First, as a general discussion of the ideology in The Stepford Wives, the film is a satire. Satire is hard to understand during the era in which it is written because it is meant to break down entrenched present social practices that deviate from the moral or social norm. When a satire is also poorly written, then it is even harder to isolate the object and end aim of the satire. Specifically, the film's beginning messages all point to power and authenticity, yet these messages switch to "perfection"; Joanna (Kidman) ends by saying, "perfection doesn't work." Due to weak writing and dubious craft, the end of the film causes puzzlement: "Huh? I thought this was about the destructive dominance of power-crazed people of either sex.
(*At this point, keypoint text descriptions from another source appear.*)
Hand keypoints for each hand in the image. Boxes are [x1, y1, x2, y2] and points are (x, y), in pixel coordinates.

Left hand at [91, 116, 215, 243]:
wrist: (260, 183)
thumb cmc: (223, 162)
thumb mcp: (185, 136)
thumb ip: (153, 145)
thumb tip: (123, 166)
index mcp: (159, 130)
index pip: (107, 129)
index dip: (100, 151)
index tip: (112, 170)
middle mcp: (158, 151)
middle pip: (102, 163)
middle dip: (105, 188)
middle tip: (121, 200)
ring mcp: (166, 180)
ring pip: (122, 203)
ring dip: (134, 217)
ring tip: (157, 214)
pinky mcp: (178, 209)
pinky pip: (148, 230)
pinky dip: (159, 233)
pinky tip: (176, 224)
Now we have perfectionism!?" The best course is to understand "perfection" as authenticity, then you come back in line with the early themes and the general thesis of the film relating to destructive dominance and inauthentic humanity of power-crazed people of either sex.
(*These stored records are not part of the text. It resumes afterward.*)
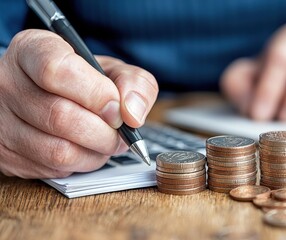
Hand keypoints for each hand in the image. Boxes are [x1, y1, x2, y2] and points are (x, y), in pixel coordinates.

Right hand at [0, 30, 157, 177]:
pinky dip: (81, 163)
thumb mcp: (111, 70)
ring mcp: (3, 122)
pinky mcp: (7, 154)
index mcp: (32, 51)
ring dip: (96, 152)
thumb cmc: (82, 82)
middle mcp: (9, 83)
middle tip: (120, 133)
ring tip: (107, 142)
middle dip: (105, 132)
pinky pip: (53, 169)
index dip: (95, 94)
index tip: (117, 109)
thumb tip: (132, 113)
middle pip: (60, 116)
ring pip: (58, 150)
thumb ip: (133, 82)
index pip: (56, 70)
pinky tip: (86, 150)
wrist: (46, 97)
In a way, this film may be called anti-feminist because the central figures being satirized are destructive power-crazed women. Though the thesis at the heart is feminist since it advocates women’s authenticity and humanity versus inauthentic striving after destructive traditional patriarchal power. On the other hand, the deconstructed embedded message is that women cannot authentically succeed in a patriarchally defined male world of achievement: the woman brain surgeon geneticist failed when confronted with personal adversity; the woman president of the TV network failed when she put success above moral integrity. Contrastingly, the resolution shows the two subclasses of the film, women and gay males, finding their own authentic ways to compete successfully within the traditional, dominant patriarchal world of power competition.
The object and ideology being satirized in this complex project, regardless of weaknesses in writing and directing that create dilution of themes and thesis, are power-crazed people and the abandonment of women’s authentic humanity in quest of a niche in a patriarchal structure that is flawed from the beginning and promises failure to all competitors far more often than it promises success.
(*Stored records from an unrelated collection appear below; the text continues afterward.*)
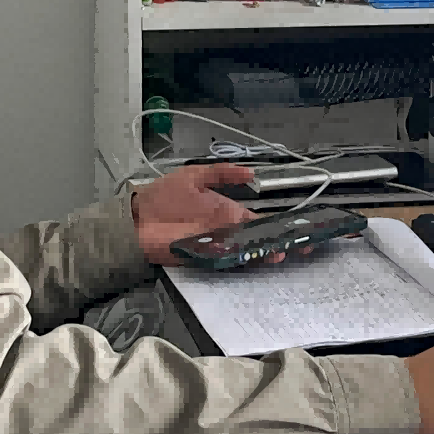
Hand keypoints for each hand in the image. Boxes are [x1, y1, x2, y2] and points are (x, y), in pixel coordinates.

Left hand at [131, 163, 317, 267]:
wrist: (136, 218)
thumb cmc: (162, 197)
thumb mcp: (194, 176)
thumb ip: (222, 174)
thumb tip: (250, 172)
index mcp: (228, 211)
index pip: (259, 220)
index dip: (279, 225)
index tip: (297, 228)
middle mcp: (226, 230)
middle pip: (258, 239)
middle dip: (279, 243)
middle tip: (297, 246)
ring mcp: (216, 245)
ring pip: (246, 251)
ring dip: (263, 253)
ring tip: (279, 252)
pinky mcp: (203, 258)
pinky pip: (226, 260)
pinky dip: (240, 260)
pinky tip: (254, 257)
Now for a few particulars of analysis supporting the general remarks.
Satire: Notice introductory credits music. See Intro montage: exaggerated 1930-40s TV commercial and documentary clippings; idealized inauthentic unrealized technical innovations; Busby Berkeley motifs; "showgirl" clippings; detailless black shadow forms.
Costuming & Setting Incongruities: External world, stylized contemporary (see women's apparel; video games; Walter's car; "smart house" built on superconductor and supercoolant technology: "talks to the refrigerator"). Internal world of Stepford, anomalous flashback to 1930s (see women's hair and apparel; some cars at Men's Club; rules of correctness dropped from U.S. norms in 1970s).
Realism: Compare stylized reality of external world to unreality of Stepford world. Contrast women's inauthentic behavior at Day Spa to men's realistic behavior at Men's Club.
Theme: Dominant power and achievement by women, "Balance of Power" (TV show title), is inauthentic and destructive.
Thesis: Neither nouveau female nor traditional patriarchal male form of dominating power is better than the other. Both forms of power are inauthentic and destructive: the end result is death.